Addressing the second prong of this test, this Court concludes the Schuyler County Defendants are entitled to qualified immunity. It is clearly established that an arrestee may not be strip searched without reasonable suspicion that the arrestee is hiding contraband. Campbell, 499 F.3d at 716-18. However, the Schuyler County Defendants are entitled to qualified immunity if a reasonable officer could have rationally believed that his conduct was constitutional in light of the clearly established law and the information the officer possessed at the time the incident occurred. Saffell, 183 F.3d at 658 (finding customs inspector entitled to qualified immunity for strip search at customs checkpoint).

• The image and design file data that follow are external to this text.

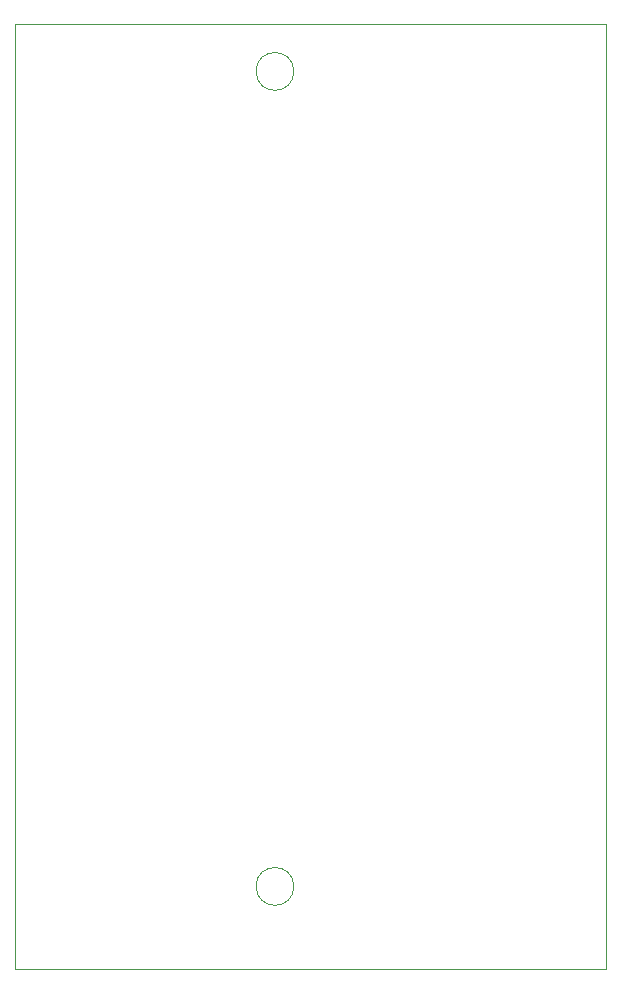
<source format=gm1>
G04 #@! TF.GenerationSoftware,KiCad,Pcbnew,8.0.8*
G04 #@! TF.CreationDate,2025-01-26T13:14:25+09:00*
G04 #@! TF.ProjectId,SyncBoard,53796e63-426f-4617-9264-2e6b69636164,rev?*
G04 #@! TF.SameCoordinates,Original*
G04 #@! TF.FileFunction,Profile,NP*
%FSLAX46Y46*%
G04 Gerber Fmt 4.6, Leading zero omitted, Abs format (unit mm)*
G04 Created by KiCad (PCBNEW 8.0.8) date 2025-01-26 13:14:25*
%MOMM*%
%LPD*%
G01*
G04 APERTURE LIST*
G04 #@! TA.AperFunction,Profile*
%ADD10C,0.050000*%
G04 #@! TD*
G04 APERTURE END LIST*
D10*
X103600000Y-103000000D02*
G75*
G02*
X100400000Y-103000000I-1600000J0D01*
G01*
X100400000Y-103000000D02*
G75*
G02*
X103600000Y-103000000I1600000J0D01*
G01*
X103600000Y-34000000D02*
G75*
G02*
X100400000Y-34000000I-1600000J0D01*
G01*
X100400000Y-34000000D02*
G75*
G02*
X103600000Y-34000000I1600000J0D01*
G01*
X80000000Y-30000000D02*
X130000000Y-30000000D01*
X130000000Y-110000000D01*
X80000000Y-110000000D01*
X80000000Y-30000000D01*
M02*

</source>
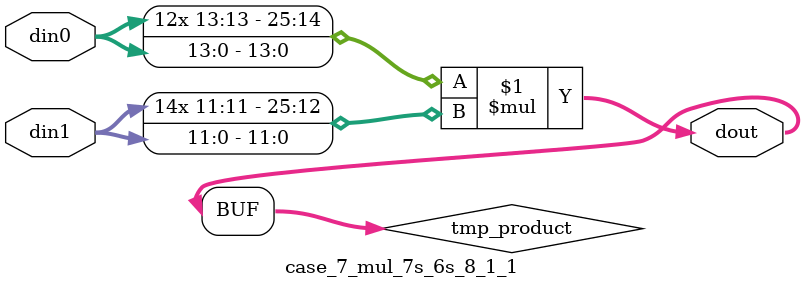
<source format=v>

`timescale 1 ns / 1 ps

 module case_7_mul_7s_6s_8_1_1(din0, din1, dout);
parameter ID = 1;
parameter NUM_STAGE = 0;
parameter din0_WIDTH = 14;
parameter din1_WIDTH = 12;
parameter dout_WIDTH = 26;

input [din0_WIDTH - 1 : 0] din0; 
input [din1_WIDTH - 1 : 0] din1; 
output [dout_WIDTH - 1 : 0] dout;

wire signed [dout_WIDTH - 1 : 0] tmp_product;



























assign tmp_product = $signed(din0) * $signed(din1);








assign dout = tmp_product;





















endmodule

</source>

Taking the facts in the light most favorable to Plaintiff, the Schuyler County Defendants acted reasonably in believing that justifiable suspicion existed to strip search Plaintiff after his arrest. See, e.g., Varrone v. Bilotti, 123 F.3d 75, 79-80 (2d Cir. 1997) (finding it was objectively reasonable for the officer to believe he was acting on the basis of reasonable suspicion). As noted above, an informant known to Clayton, who had provided credible information before, told Clayton that Plaintiff had made comments that he could and would bring drugs into the Facility. Sheriff Schieferdecker stated that Clayton told him several sources, including inmates from the facility, had advised Clayton that Plaintiff was transporting cannabis into the facility. Plaintiff was arrested on his way to work after a search of the vehicle apparently revealed no drugs or cannabis. Because a reasonable officer could have believed that his conduct was constitutional in light of the clearly established law and the information known to the Schuyler County Defendants, the Schuyler County Defendants are also entitled to qualified immunity on Count IV.
For the reasons stated, the Schuyler County Defendant's Motion for Partial Summary Judgment (d/e 101) is GRANTED. Summary judgment is entered in favor of the Defendant Don L. Schieferdecker and Thomas Kanoski on Count IV of Plaintiff's Verified Amended Complaint. Defendant Kanoski is DISMISSED from the case.